#### Your instructions:
Show each line of the data below that has the string "middle" in it.
#### Record extracts ####
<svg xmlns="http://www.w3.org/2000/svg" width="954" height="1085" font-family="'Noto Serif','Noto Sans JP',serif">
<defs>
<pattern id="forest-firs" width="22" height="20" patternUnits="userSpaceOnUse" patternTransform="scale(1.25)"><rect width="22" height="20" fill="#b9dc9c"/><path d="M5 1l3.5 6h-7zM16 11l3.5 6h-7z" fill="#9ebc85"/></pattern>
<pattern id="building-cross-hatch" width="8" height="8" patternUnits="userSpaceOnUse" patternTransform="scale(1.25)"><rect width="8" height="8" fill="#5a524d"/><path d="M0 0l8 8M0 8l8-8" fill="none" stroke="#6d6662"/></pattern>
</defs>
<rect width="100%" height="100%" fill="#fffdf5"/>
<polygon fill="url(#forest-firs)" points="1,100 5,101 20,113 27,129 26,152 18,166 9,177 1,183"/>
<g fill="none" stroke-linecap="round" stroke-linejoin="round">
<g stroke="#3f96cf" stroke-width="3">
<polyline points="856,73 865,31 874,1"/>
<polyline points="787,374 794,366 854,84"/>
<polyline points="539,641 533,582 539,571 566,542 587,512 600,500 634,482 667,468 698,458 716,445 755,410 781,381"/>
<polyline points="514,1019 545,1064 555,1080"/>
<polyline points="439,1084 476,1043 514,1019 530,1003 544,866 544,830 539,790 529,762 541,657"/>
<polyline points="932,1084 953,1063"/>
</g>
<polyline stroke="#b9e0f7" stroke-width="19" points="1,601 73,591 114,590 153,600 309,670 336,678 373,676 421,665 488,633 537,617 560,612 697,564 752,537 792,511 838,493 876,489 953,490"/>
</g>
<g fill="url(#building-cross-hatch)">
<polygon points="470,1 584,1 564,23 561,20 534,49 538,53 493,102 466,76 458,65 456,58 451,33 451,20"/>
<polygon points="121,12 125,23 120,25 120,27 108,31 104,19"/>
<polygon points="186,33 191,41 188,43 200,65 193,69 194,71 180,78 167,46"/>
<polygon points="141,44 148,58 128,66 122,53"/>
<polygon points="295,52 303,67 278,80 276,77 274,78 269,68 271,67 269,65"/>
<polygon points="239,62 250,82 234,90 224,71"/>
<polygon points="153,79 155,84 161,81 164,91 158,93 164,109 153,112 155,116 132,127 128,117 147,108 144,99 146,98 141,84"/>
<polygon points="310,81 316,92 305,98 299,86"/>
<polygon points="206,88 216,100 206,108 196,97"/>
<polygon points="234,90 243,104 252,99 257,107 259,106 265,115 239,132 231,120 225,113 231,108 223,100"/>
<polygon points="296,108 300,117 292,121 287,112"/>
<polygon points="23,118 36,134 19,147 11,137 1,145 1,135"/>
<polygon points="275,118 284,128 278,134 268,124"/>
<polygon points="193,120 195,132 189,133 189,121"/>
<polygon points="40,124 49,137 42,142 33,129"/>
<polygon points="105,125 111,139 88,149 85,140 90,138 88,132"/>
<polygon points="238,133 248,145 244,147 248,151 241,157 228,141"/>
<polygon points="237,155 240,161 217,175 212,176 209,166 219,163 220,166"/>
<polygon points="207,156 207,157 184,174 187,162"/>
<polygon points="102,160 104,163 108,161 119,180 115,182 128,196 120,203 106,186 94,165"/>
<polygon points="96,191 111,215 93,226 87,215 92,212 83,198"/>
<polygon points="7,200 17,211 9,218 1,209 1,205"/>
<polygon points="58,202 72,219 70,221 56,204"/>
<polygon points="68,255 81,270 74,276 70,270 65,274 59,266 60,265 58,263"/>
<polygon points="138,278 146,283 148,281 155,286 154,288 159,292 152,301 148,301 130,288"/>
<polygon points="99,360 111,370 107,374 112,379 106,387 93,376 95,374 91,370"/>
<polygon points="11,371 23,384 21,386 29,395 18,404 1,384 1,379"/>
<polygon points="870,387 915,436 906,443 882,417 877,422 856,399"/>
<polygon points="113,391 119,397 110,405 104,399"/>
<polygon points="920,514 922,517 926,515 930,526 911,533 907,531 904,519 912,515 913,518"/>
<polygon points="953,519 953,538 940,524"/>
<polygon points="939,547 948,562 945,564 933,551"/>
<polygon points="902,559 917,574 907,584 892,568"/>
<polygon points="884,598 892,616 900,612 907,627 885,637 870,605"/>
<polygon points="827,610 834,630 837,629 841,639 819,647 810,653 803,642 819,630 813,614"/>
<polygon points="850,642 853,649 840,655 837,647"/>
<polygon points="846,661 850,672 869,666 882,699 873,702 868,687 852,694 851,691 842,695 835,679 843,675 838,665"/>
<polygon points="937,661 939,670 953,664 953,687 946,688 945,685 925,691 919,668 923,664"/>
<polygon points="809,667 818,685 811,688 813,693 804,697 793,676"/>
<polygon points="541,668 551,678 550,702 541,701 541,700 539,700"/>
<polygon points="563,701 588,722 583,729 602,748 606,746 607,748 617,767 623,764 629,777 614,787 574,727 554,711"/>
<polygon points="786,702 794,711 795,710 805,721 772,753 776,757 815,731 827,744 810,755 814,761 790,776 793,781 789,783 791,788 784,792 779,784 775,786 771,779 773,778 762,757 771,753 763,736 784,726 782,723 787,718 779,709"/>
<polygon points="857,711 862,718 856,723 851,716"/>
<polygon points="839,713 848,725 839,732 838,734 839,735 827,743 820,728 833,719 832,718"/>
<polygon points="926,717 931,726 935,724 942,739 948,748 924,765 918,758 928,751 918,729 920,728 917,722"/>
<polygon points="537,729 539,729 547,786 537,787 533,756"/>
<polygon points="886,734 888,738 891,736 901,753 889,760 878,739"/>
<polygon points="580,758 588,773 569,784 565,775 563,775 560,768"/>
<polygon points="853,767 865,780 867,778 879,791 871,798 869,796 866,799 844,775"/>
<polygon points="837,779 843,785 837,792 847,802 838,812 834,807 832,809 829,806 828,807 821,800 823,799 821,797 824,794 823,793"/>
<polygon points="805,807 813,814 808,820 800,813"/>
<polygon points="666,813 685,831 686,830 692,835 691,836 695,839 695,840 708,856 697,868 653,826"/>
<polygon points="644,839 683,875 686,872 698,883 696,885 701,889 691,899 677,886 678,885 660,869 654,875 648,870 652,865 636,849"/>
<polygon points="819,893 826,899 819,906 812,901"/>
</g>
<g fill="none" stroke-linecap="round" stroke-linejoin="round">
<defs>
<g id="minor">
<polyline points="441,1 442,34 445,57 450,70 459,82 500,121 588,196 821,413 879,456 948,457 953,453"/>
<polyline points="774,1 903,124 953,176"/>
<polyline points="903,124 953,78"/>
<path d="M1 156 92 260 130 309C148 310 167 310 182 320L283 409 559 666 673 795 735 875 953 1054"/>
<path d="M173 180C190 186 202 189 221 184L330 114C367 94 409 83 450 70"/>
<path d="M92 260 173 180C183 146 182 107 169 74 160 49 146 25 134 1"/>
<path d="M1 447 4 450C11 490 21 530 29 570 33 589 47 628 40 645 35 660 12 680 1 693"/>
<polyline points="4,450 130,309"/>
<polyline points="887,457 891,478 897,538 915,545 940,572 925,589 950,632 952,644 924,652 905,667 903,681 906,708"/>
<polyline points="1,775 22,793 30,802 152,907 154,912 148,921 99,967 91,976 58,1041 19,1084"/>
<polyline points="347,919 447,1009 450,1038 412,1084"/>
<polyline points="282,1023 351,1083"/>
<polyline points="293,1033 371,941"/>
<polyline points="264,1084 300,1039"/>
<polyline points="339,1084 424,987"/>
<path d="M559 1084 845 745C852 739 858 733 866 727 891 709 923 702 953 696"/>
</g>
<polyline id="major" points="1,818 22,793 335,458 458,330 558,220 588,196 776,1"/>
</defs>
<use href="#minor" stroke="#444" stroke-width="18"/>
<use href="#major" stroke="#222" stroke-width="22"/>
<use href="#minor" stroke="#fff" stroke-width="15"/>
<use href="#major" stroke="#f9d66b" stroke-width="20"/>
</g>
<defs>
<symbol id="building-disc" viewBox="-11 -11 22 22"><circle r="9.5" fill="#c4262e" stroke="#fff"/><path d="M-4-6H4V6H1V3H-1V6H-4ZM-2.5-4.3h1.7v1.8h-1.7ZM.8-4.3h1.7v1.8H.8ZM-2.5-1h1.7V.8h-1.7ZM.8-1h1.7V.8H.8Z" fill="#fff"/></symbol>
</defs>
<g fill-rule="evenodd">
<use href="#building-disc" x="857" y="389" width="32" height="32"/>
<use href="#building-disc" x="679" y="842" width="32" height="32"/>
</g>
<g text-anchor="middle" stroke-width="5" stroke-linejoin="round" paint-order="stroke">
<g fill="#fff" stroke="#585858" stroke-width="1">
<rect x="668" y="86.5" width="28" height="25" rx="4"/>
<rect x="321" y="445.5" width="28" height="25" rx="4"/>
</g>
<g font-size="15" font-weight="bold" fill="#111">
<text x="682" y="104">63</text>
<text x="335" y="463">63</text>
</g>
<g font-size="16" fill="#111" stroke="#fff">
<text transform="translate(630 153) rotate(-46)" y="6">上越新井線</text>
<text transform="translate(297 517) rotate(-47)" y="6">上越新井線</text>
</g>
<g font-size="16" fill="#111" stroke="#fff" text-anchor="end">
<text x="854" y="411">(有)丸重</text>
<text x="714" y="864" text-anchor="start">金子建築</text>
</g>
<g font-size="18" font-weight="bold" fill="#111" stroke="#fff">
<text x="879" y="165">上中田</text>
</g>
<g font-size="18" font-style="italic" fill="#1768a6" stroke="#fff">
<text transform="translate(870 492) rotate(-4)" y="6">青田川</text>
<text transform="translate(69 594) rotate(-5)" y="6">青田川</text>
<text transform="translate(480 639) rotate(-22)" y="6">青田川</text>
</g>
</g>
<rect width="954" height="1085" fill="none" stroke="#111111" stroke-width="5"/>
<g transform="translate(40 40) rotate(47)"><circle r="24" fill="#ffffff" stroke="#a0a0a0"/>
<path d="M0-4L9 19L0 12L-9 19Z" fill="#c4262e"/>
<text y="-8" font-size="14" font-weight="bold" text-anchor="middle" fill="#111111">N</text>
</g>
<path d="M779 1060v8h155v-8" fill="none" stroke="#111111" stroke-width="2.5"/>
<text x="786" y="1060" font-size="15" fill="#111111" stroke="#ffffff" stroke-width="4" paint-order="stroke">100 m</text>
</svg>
####
#### Response to this task:
<g text-anchor="middle" stroke-width="5" stroke-linejoin="round" paint-order="stroke">
<text y="-8" font-size="14" font-weight="bold" text-anchor="middle" fill="#111111">N</text>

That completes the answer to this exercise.